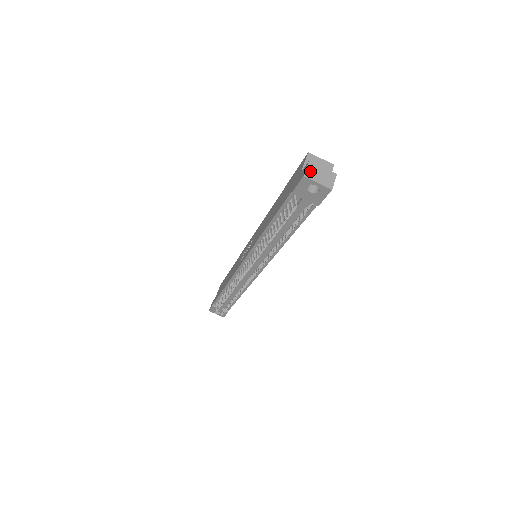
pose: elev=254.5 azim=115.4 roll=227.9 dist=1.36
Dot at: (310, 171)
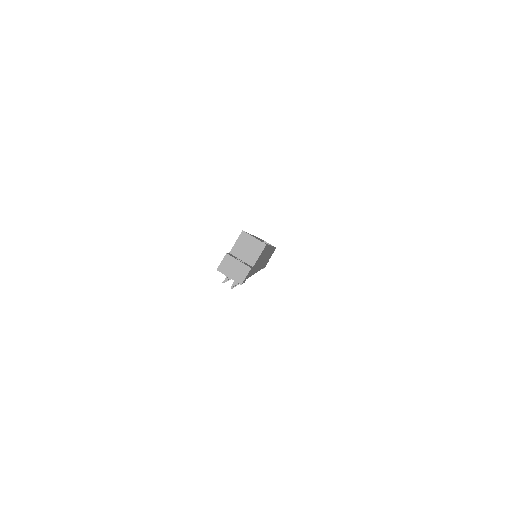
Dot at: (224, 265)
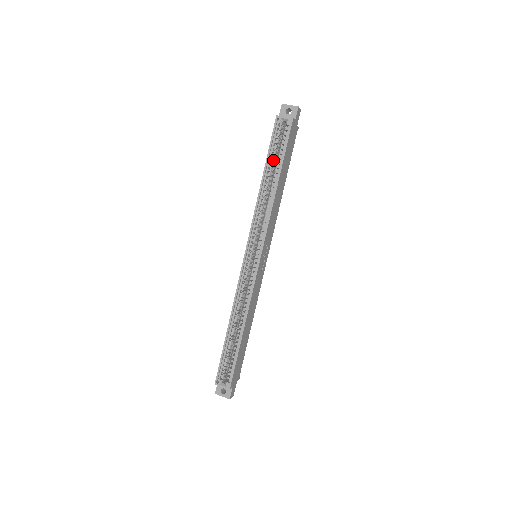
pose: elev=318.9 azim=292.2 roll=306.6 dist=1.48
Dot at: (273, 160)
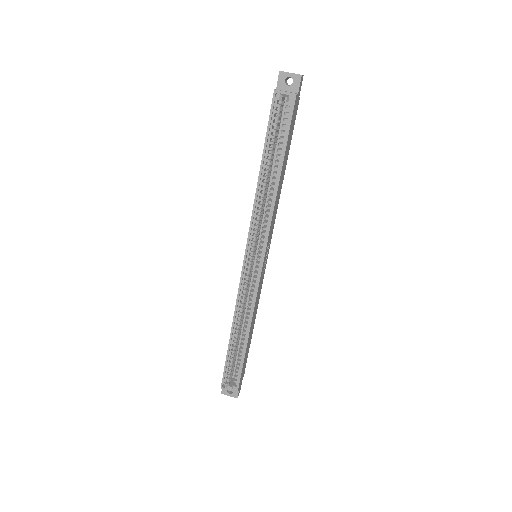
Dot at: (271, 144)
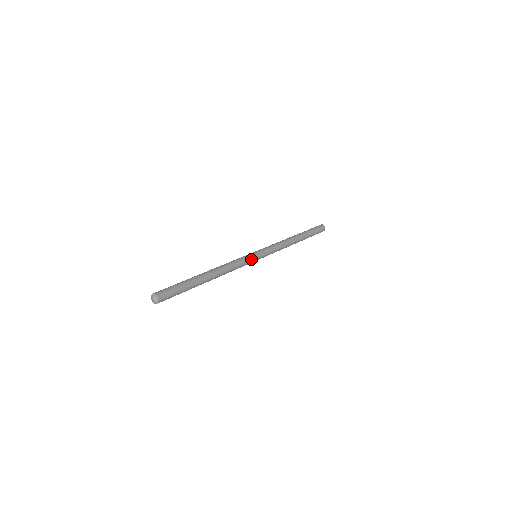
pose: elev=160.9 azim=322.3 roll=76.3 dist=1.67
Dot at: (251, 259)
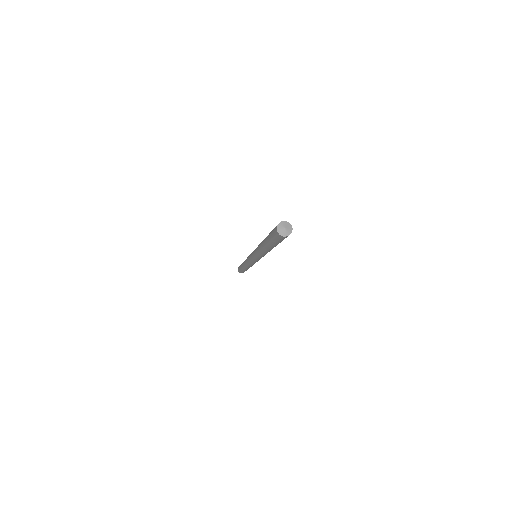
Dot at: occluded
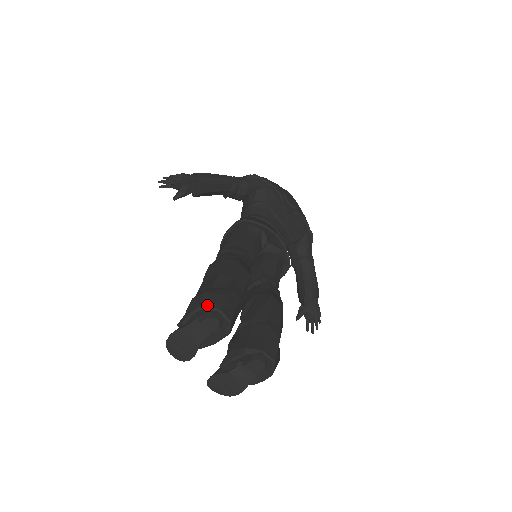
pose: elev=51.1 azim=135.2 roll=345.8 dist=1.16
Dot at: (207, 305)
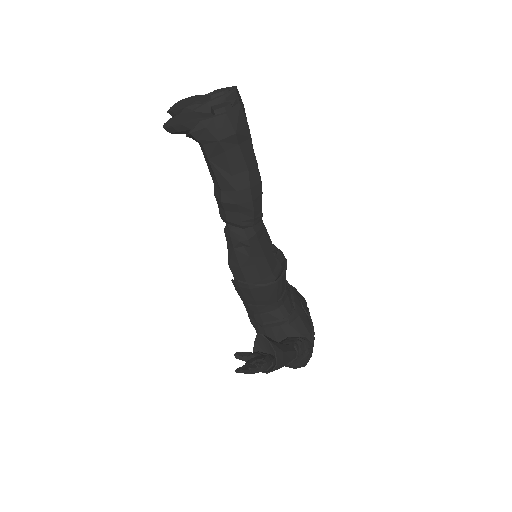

══════════

* _Your objective_
Copy every line of text in the rows above word for word, leaving out the pictures.

* _Answer for the task_
pose: elev=254.5 azim=115.4 roll=227.9 dist=1.36
Dot at: (310, 171)
Dot at: (224, 265)
pose: elev=318.9 azim=292.2 roll=306.6 dist=1.48
Dot at: (273, 160)
Dot at: (271, 144)
pose: elev=160.9 azim=322.3 roll=76.3 dist=1.67
Dot at: (251, 259)
Dot at: occluded
pose: elev=51.1 azim=135.2 roll=345.8 dist=1.16
Dot at: (207, 305)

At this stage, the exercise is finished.